Erst ins Heute holen müsse man den Stoff also nicht. Darum habe er sich auch stark am Buch orientiert. Aber es gibt sie auch bei ihm, die Anpassungen.
Bessere weibliche Vorbilder
Denn Michael Endes «Jim Knopf» ist, nach heutigen moralischen Massstäben betrachtet, keine unproblematische Gestalt. Der dunkelhäutige und dicklippige Junge kann weder lesen noch schreiben. Er will es auch gar nicht lernen.
«Das fanden wir merkwürdig als Botschaft. In unserer Welt hat ihm das Herr Ärmel beigebracht», sagt Dennis Gansel, der sich mit seiner Verfilmung deutlich von Klischees distanzieren will.
Das gilt auch für die Frauenfiguren. Identifikationspotenzial aus weiblicher Sicht gibt es im Roman eher wenig. Frauen werden als Hausfrauen geschildert. Prinzessin Li Si ist zwar klug, muss aber von den Männern befreit werden.
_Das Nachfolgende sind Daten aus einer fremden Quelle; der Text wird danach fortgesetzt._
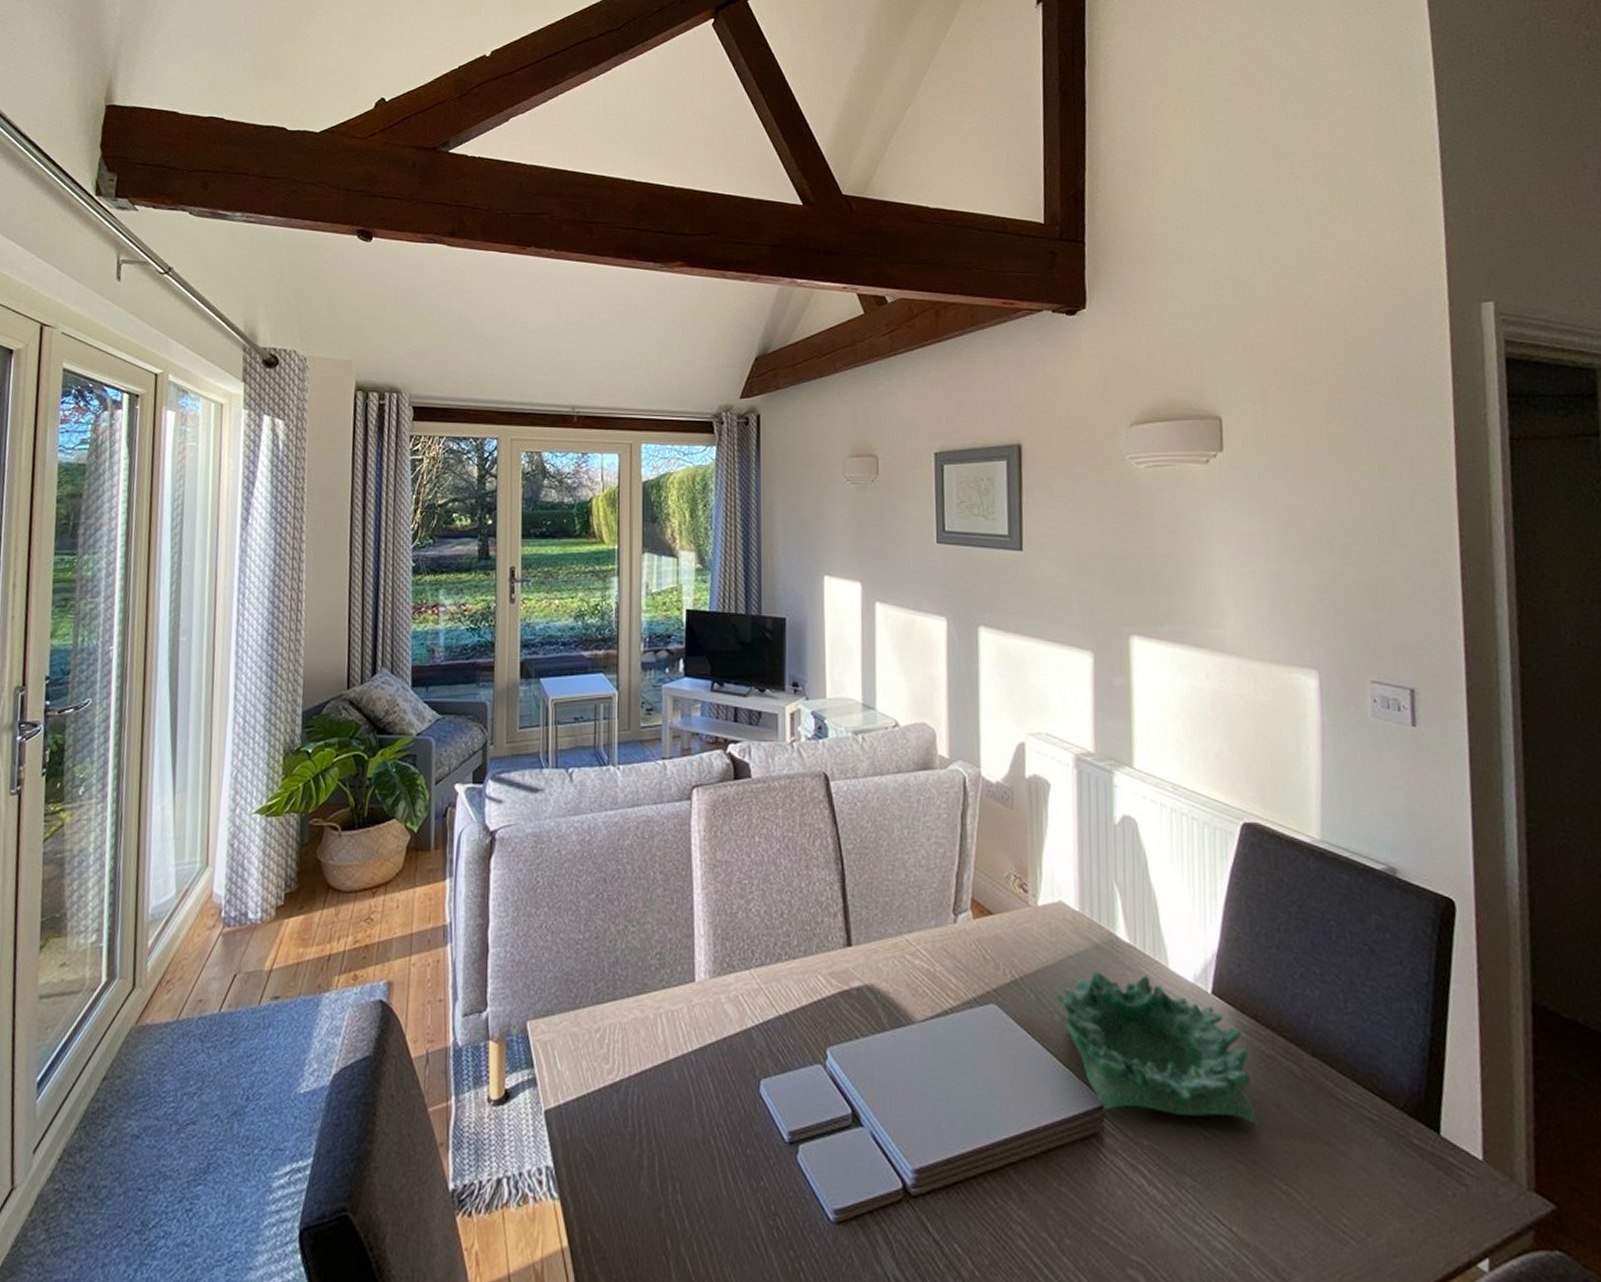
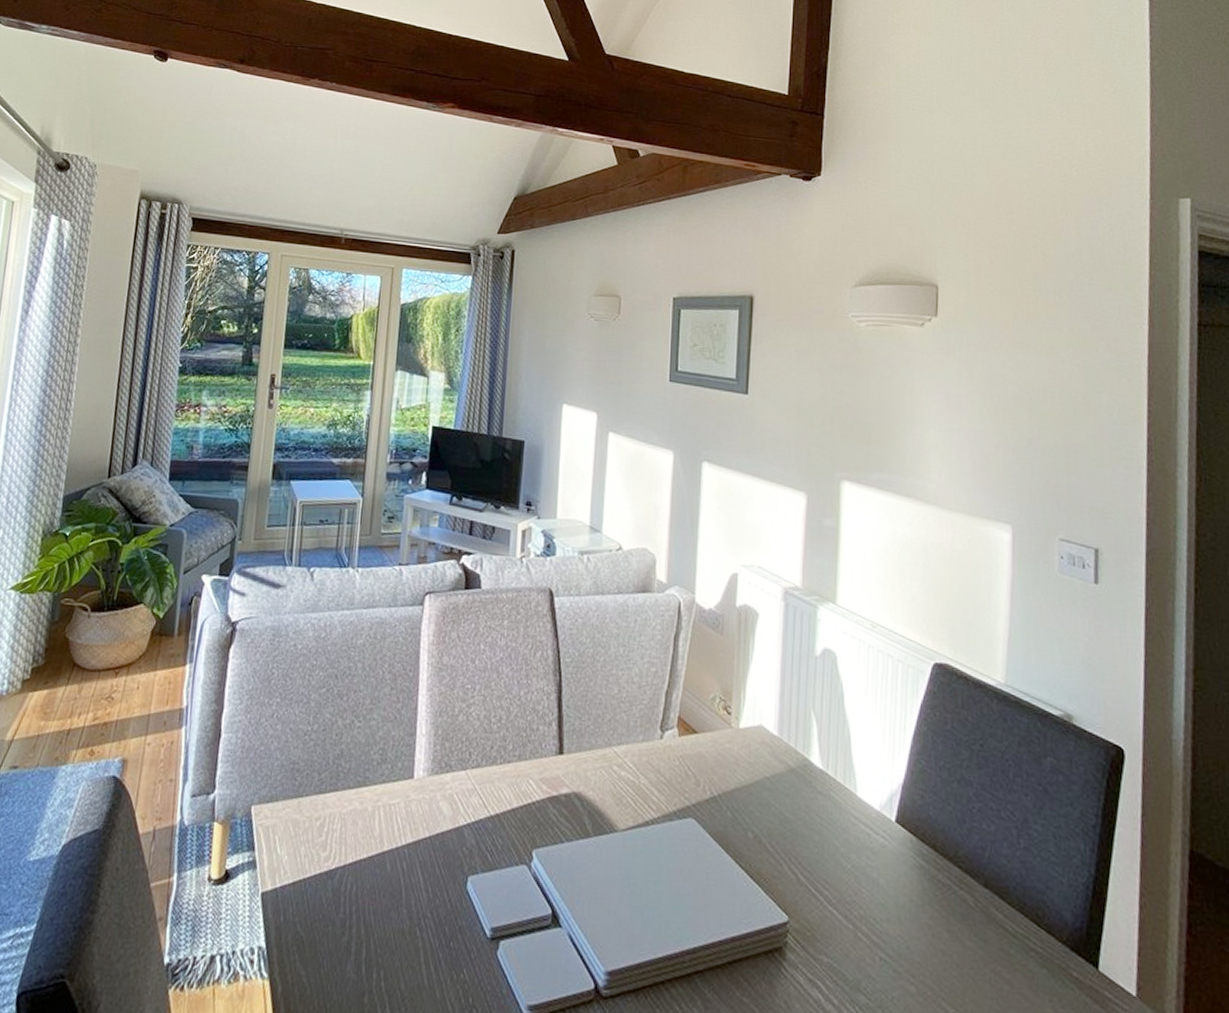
decorative bowl: present [1055,971,1259,1125] -> none [750,793,931,950]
Im Film sei Li Si viel selbstständiger, sagt Gansel. «Sie bekommt eine grössere Rolle. Wir haben Li Si stärker gemacht, sind weg von der Prinzessin, die nur Angst hat.»
Die Botschaft bleibt immer dieselbe
Gansels Film und all die anderen Adaptionen des Stoffes zeigen, dass man diese Geschichte seit 60 Jahren, in jedem Alter und in ganz unterschiedlichen Formen immer wieder neu entdecken kann. Das macht Michael Endes «Jim Knopf und Lukas der Lokomotivführer» letztlich zum Klassiker.
Zwar sind ältere Adaptionen wie die Puppenkiste seit einigen Jahren von den Fernsehschirmen weitgehend verschwunden. Aufwendig produzierte Animationsfilme haben die per Hand hergestellten Puppen in der Gunst der Kinder verdrängt.
«Aber dann gibt es eben eine neue Generation, die mit anderen Medien aufwächst und ihre eigenen Jim-Knopf-Welten entwickelt. Wichtig ist doch, dass die Geschichte immer wieder erzählt wird», sagt Filmregisseur Gansel. Und die kann sich offenbar in verschiedenen Medien und Umsetzungsweisen durchsetzen. «Das ist doch eigentlich ein unglaublicher Beweis dafür, wie stark und kraftvoll die Geschichte ist.»
In jedem Kinderzimmer
Michael Ende fing die Geschichte übrigens so an, dass er den ersten Satz schrieb, ohne jedes Konzept und ohne zu wissen, wie der zweite Satz heissen und worauf das Ganze hinauslaufen würde.
«In diesem Fall», so sagte er einmal, «ist die Geschichte wirklich erst mit dem Buch entstanden, und ich war während des Schreibens zum Teil selber ganz gespannt, wie es weitergehen würde.»
Was Michael Ende sicher auch nicht ahnte: Wie populär das sehr kleine Land, in dem Lukas der Lokomotivführer lebt, noch 60 Jahre später sein würde. «Jim Knopf und Lukas der Lokomotivführer» ist heute aus keinem Kinderzimmer mehr wegzudenken. Und das «Lummerlandlied» will mir einfach nicht mehr aus dem Kopf.